“Measure wealth not by the things you have, but by the things you have for which you would not take money.”
I find that a pretty powerful quote, and wanting to attribute it properly did a web search to see who first said this. While I didn’t ever find a source for the quote beyond “Unknown” and “Anonymous,” it was interesting to encounter the variety of titles that had utilized these words: Lifestyles of the Rich and Idle, Obstacles to Living Life Fully: Possessions, Where is Your Value? and even the header of the agenda for the Hermosa Beach City Council meeting of May 2, 2012.
Think about this quote and the titles of the websites and articles that used it. Why do you think the writers of any of those articles found the quote appropriate to their subject?
- What do you think about the quote?
- Do you agree?
- How do you measure your wealth?
- What do you value?
- Is there anything for which you would not take money?

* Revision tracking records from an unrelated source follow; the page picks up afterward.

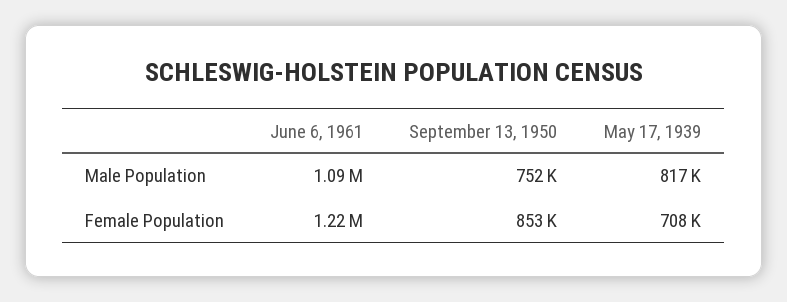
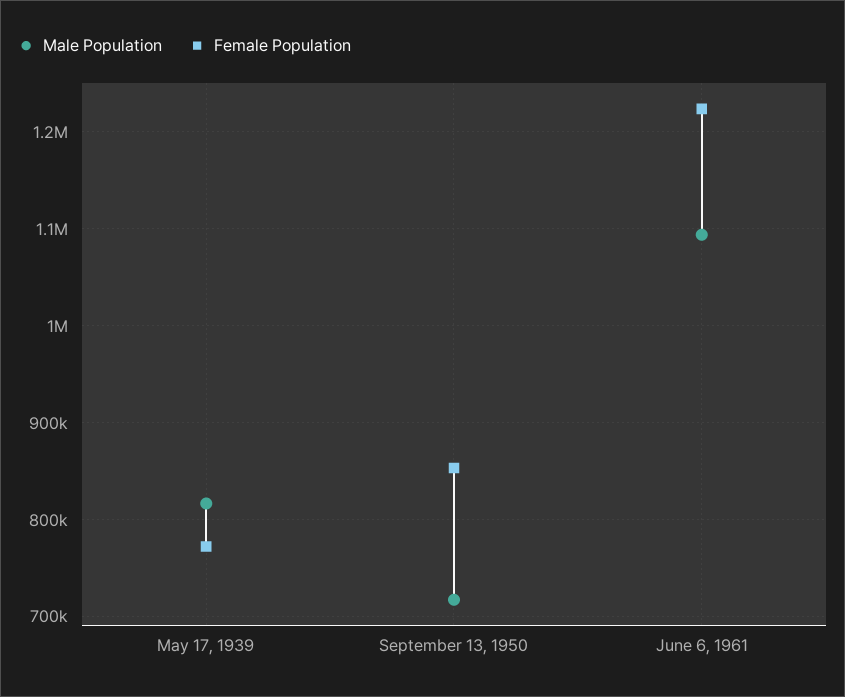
  {
    "Male Population": {
      "June 6, 1961": 1090000,
-     "September 13, 1950": 752000,
+     "September 13, 1950": 720000,
      "May 17, 1939": 817000
    },
    "Female Population": {
      "June 6, 1961": 1220000,
      "September 13, 1950": 853000,
-     "May 17, 1939": 708000
+     "May 17, 1939": 770000
    }
  }

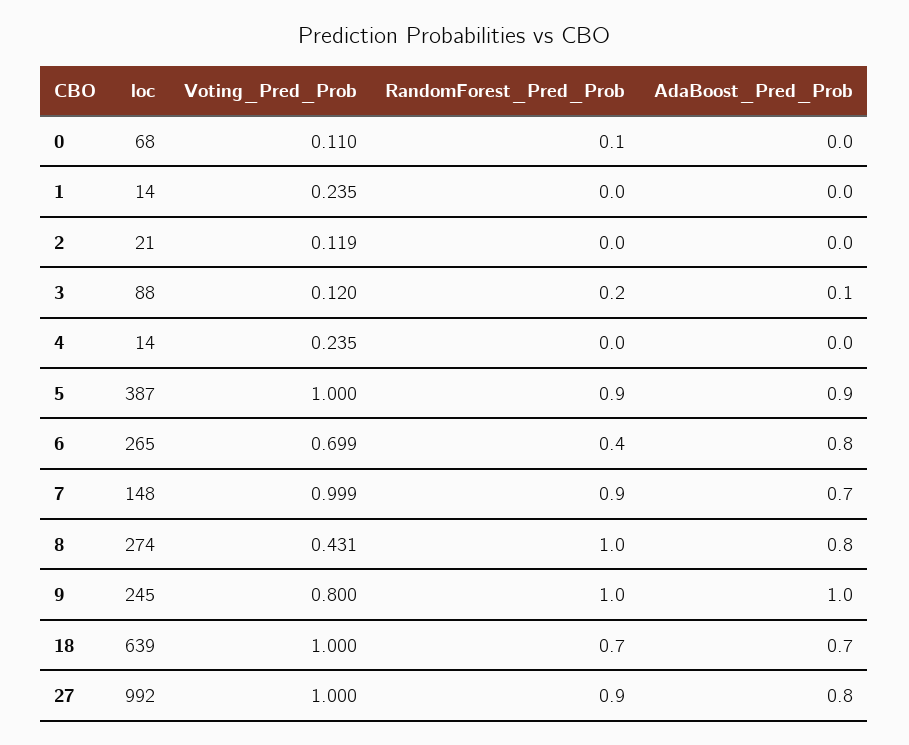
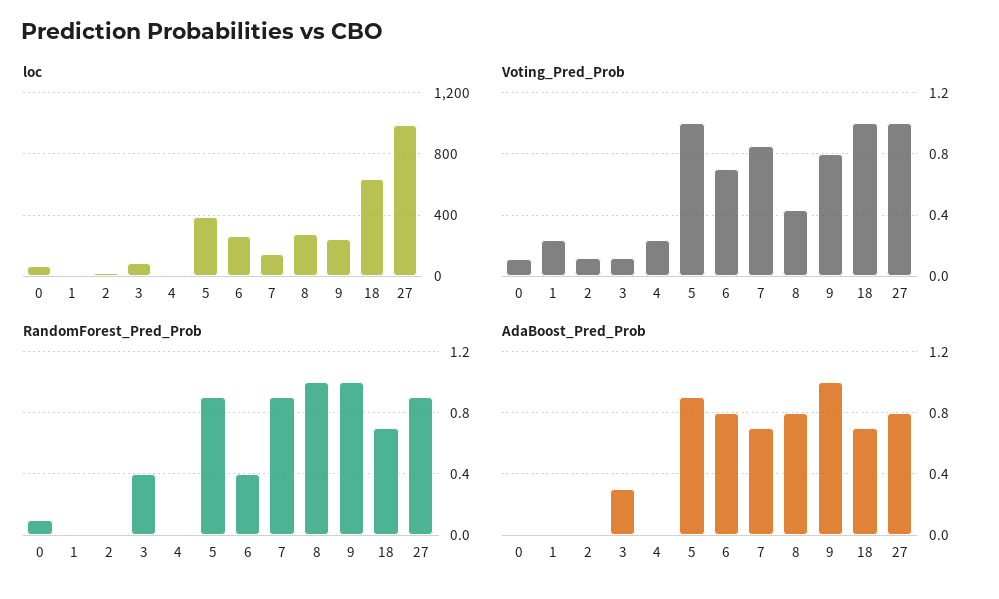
  {
    "loc": {
      "0": 68,
      "1": 14,
      "2": 21,
      "3": 88,
      "4": 14,
      "5": 387,
      "6": 265,
      "7": 148,
      "8": 274,
      "9": 245,
      "18": 639,
      "27": 992
    },
    "Voting_Pred_Prob": {
      "0": 0.11,
      "1": 0.235,
      "2": 0.119,
      "3": 0.12,
      "4": 0.235,
      "5": 1,
      "6": 0.699,
-     "7": 0.999,
+     "7": 0.85,
      "8": 0.431,
      "9": 0.8,
      "18": 1,
      "27": 1
    },
    "RandomForest_Pred_Prob": {
      "0": 0.1,
      "1": 0,
      "2": 0,
-     "3": 0.2,
+     "3": 0.4,
      "4": 0,
      "5": 0.9,
      "6": 0.4,
      "7": 0.9,
      "8": 1,
      "9": 1,
      "18": 0.7,
      "27": 0.9
    },
    "AdaBoost_Pred_Prob": {
      "0": 0,
      "1": 0,
      "2": 0,
-     "3": 0.1,
+     "3": 0.3,
      "4": 0,
      "5": 0.9,
      "6": 0.8,
      "7": 0.7,
      "8": 0.8,
      "9": 1,
      "18": 0.7,
      "27": 0.8
    }
  }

Write an expository essay exploring one of your strands of thought. Remember to include an introduction and conclusion, book-ending a body that is rich with examples and detail.
When done, read what you’ve written with your writing partners or share as a comment here. Compliment one another on the clarity of the writing. Consider:
- Is the topic introduced in an interesting manner?

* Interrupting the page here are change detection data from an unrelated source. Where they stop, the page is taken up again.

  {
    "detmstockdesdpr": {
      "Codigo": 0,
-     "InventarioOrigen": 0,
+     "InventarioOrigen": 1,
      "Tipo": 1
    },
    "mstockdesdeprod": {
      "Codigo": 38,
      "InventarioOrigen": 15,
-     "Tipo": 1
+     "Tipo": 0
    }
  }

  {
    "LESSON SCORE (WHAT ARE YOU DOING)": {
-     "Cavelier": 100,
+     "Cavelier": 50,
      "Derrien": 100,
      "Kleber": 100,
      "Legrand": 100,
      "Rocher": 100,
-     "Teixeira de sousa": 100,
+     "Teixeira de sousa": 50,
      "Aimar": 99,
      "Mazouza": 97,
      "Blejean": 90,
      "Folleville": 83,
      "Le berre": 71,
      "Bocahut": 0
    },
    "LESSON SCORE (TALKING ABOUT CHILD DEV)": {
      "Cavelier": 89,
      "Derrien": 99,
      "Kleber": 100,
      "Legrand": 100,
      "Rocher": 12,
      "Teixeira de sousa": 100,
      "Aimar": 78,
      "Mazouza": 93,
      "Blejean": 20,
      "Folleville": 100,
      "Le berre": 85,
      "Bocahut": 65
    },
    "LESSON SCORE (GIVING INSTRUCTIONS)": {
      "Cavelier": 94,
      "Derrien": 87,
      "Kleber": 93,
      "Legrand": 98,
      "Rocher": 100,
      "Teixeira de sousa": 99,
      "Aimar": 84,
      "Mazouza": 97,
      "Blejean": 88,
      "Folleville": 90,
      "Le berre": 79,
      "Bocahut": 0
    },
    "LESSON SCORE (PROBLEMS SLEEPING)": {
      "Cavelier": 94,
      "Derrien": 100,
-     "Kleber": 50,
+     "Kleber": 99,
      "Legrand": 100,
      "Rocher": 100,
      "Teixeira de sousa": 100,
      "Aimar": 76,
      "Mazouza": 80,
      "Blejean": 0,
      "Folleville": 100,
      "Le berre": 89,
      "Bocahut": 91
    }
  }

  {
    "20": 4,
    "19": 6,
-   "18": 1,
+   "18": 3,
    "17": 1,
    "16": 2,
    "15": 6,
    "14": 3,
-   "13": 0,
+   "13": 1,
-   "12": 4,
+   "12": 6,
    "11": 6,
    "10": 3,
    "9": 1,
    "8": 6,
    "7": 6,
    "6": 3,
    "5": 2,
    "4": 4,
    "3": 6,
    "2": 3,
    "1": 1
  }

- Does the body of the essay contain examples and descriptive detail?
- Does the conclusion leave the reader feeling that this piece of writing is complete.

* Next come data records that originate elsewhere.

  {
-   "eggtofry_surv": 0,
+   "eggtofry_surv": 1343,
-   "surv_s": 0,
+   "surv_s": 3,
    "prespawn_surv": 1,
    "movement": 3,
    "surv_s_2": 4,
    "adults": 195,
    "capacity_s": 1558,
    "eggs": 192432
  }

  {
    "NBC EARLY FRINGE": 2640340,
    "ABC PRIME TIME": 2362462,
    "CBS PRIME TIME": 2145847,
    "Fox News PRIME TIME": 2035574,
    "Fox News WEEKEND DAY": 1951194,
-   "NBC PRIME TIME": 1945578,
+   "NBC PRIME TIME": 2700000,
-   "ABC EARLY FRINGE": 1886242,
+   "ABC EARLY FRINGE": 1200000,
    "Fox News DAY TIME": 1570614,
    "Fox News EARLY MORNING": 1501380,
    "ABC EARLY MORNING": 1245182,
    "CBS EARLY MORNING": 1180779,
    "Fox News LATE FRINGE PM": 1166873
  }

Enjoy one another’s variety of perspectives!
Gather paper and writing materials.
Ask your preschooler, “What is something you love?” The answer could be a person, a thing, or an activity. Follow up by asking him to describe it.
Write down everything she tells you.
When you are done, read back what he said, pointing to the words as you say them to reinforce the one to one correspondence between written and spoke word. Find some clip art, pictures from magazines, or stickers to illustrate it, and post the writing where it can be shared with others.